A while ago, I did a post about salad options in Downtown DC. At that time, I neglected to mention Devon & Blakely, since I primarily went there for pre-made sandwiches, namely their English cheddar and avocado on whole grain. But, it has a terrific number of vegan options as well. There's a selection of soups, all of which are clearly labeled to note if they are vegan or vegetarian. Anyone with any sort of food sensitivities will feel comfortable eating here - I also saw labels for gluten-free and dairy free. There are also a number of vegan sandwiches.
The salad options are a lot of fun. You can opt for a small or large salad, mixed leaf or spinach. You then take your bowl of greens to the counter. At that point, you choose from a variety of toppings, including tons and tons of fresh veggies, as well as beans, sunflower seeds, nuts and other vegan friendly toppings. There are also a number of dairy-free dressings. Today, I opted for a spinach salad with chickpeas, tomatoes, carrots and cucumbers, dressed with olive oil, salt and pepper.
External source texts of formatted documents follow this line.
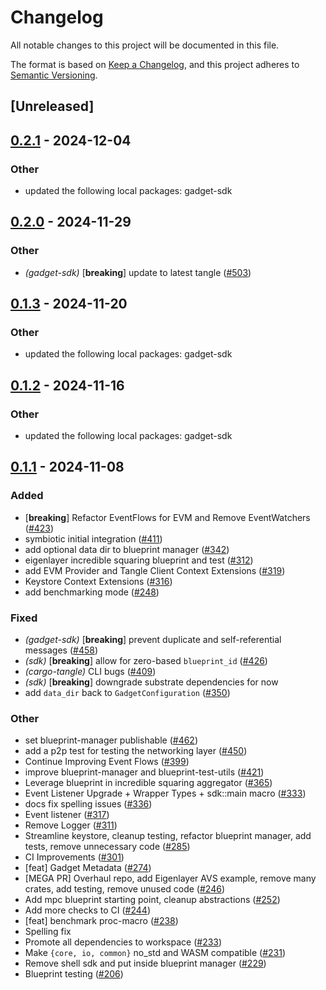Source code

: # Changelog

All notable changes to this project will be documented in this file.

The format is based on [Keep a Changelog](https://keepachangelog.com/en/1.0.0/),
and this project adheres to [Semantic Versioning](https://semver.org/spec/v2.0.0.html).

## [Unreleased]

## [0.2.1](https://github.com/tangle-network/gadget/compare/blueprint-manager-v0.2.0...blueprint-manager-v0.2.1) - 2024-12-04

### Other

- updated the following local packages: gadget-sdk

## [0.2.0](https://github.com/tangle-network/gadget/compare/blueprint-manager-v0.1.3...blueprint-manager-v0.2.0) - 2024-11-29

### Other

- *(gadget-sdk)* [**breaking**] update to latest tangle ([#503](https://github.com/tangle-network/gadget/pull/503))

## [0.1.3](https://github.com/tangle-network/gadget/compare/blueprint-manager-v0.1.2...blueprint-manager-v0.1.3) - 2024-11-20

### Other

- updated the following local packages: gadget-sdk

## [0.1.2](https://github.com/tangle-network/gadget/compare/blueprint-manager-v0.1.1...blueprint-manager-v0.1.2) - 2024-11-16

### Other

- updated the following local packages: gadget-sdk

## [0.1.1](https://github.com/tangle-network/gadget/releases/tag/blueprint-manager-v0.1.1) - 2024-11-08

### Added

- [**breaking**] Refactor EventFlows for EVM and Remove EventWatchers ([#423](https://github.com/tangle-network/gadget/pull/423))
- symbiotic initial integration ([#411](https://github.com/tangle-network/gadget/pull/411))
- add optional data dir to blueprint manager ([#342](https://github.com/tangle-network/gadget/pull/342))
- eigenlayer incredible squaring blueprint and test ([#312](https://github.com/tangle-network/gadget/pull/312))
- add EVM Provider and Tangle Client Context Extensions ([#319](https://github.com/tangle-network/gadget/pull/319))
- Keystore Context Extensions ([#316](https://github.com/tangle-network/gadget/pull/316))
- add benchmarking mode ([#248](https://github.com/tangle-network/gadget/pull/248))

### Fixed

- *(gadget-sdk)* [**breaking**] prevent duplicate and self-referential messages ([#458](https://github.com/tangle-network/gadget/pull/458))
- *(sdk)* [**breaking**] allow for zero-based `blueprint_id` ([#426](https://github.com/tangle-network/gadget/pull/426))
- *(cargo-tangle)* CLI bugs ([#409](https://github.com/tangle-network/gadget/pull/409))
- *(sdk)* [**breaking**] downgrade substrate dependencies for now
- add `data_dir` back to `GadgetConfiguration` ([#350](https://github.com/tangle-network/gadget/pull/350))

### Other

- set blueprint-manager publishable ([#462](https://github.com/tangle-network/gadget/pull/462))
- add a p2p test for testing the networking layer ([#450](https://github.com/tangle-network/gadget/pull/450))
- Continue Improving Event Flows ([#399](https://github.com/tangle-network/gadget/pull/399))
- improve blueprint-manager and blueprint-test-utils ([#421](https://github.com/tangle-network/gadget/pull/421))
- Leverage blueprint in incredible squaring aggregator ([#365](https://github.com/tangle-network/gadget/pull/365))
- Event Listener Upgrade + Wrapper Types + sdk::main macro ([#333](https://github.com/tangle-network/gadget/pull/333))
- docs fix spelling issues ([#336](https://github.com/tangle-network/gadget/pull/336))
- Event listener ([#317](https://github.com/tangle-network/gadget/pull/317))
- Remove Logger ([#311](https://github.com/tangle-network/gadget/pull/311))
- Streamline keystore, cleanup testing, refactor blueprint manager, add tests, remove unnecessary code ([#285](https://github.com/tangle-network/gadget/pull/285))
- CI Improvements ([#301](https://github.com/tangle-network/gadget/pull/301))
- [feat] Gadget Metadata ([#274](https://github.com/tangle-network/gadget/pull/274))
- [MEGA PR] Overhaul repo, add Eigenlayer AVS example, remove many crates, add testing, remove unused code ([#246](https://github.com/tangle-network/gadget/pull/246))
- Add mpc blueprint starting point, cleanup abstractions ([#252](https://github.com/tangle-network/gadget/pull/252))
- Add more checks to CI ([#244](https://github.com/tangle-network/gadget/pull/244))
- [feat] benchmark proc-macro ([#238](https://github.com/tangle-network/gadget/pull/238))
- Spelling fix
- Promote all dependencies to workspace ([#233](https://github.com/tangle-network/gadget/pull/233))
- Make `{core, io, common}` no_std and WASM compatible ([#231](https://github.com/tangle-network/gadget/pull/231))
- Remove shell sdk and put inside blueprint manager ([#229](https://github.com/tangle-network/gadget/pull/229))
- Blueprint testing ([#206](https://github.com/tangle-network/gadget/pull/206))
I also had a cup of the vegan lentil soup, which was hearty and full of veggies.
So, while I've been enjoying all of these convenience foods, tonight, I was determined to cook with our brand new ginormous saute pan, as well as some of our other new cookware. We had an eggplant in the fridge, so I diced that and sauteed it in olive oil with red onion and yellow and red grape tomatoes. I then threw in some chopped kale, added vegetable broth, and put a lid on the whole thing to steam the kale down. I seasoned it with salt, freshly ground black pepper, garlic powder (alas, we were out of fresh garlic - I thought we had a few cloves) za'atar and fresh parsley. I then stirred in some whole wheat rotini (and yes, it was vegan) and the last of my current stash of mozzarella daiya.
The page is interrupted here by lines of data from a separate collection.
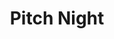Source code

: ---
title: "Pitch Night"
event-name: "Pitch Night"
event-date: "2022-10-14"
event-time: "6:00 ~ 7:00 PM"
event-location: "Zoom (https://ucr.zoom.us/j/95396716531)"
event-bg-img: "img/events/pitch_night_bg.jpg"
event-description: "
  Interested in starting or joining a game project? Come on over to Pitch Night! Pitch Night is the time where game devs get to pitch their game project ideas and recruit interested members into their teams. Check out new or recurring projects, and befriend fellow devs! <br>
  The requirements for pitching are listed in the events channel. The Zoom link will be made public on Discord 20 minutes prior to the start of Pitch Night.<br><br><br>
  "

---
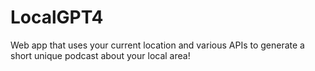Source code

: # LocalGPT4

Web app that uses your current location and various APIs to generate a short unique podcast about your local area!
The broth added an extra dimension of flavor to the dish, so I think I'll try that trick again soon. However, it had a higher pasta to veggie ratio than I would have liked. Rather than making two cups of pasta, next time I'll cut back to a cup and a half. We'll still have multiple servings, but the veggies will stand out more. White beans or chickpeas might also be a nice addition, and this mixture can also nicely go over quinoa, farro, couscous or the grain of your choosing.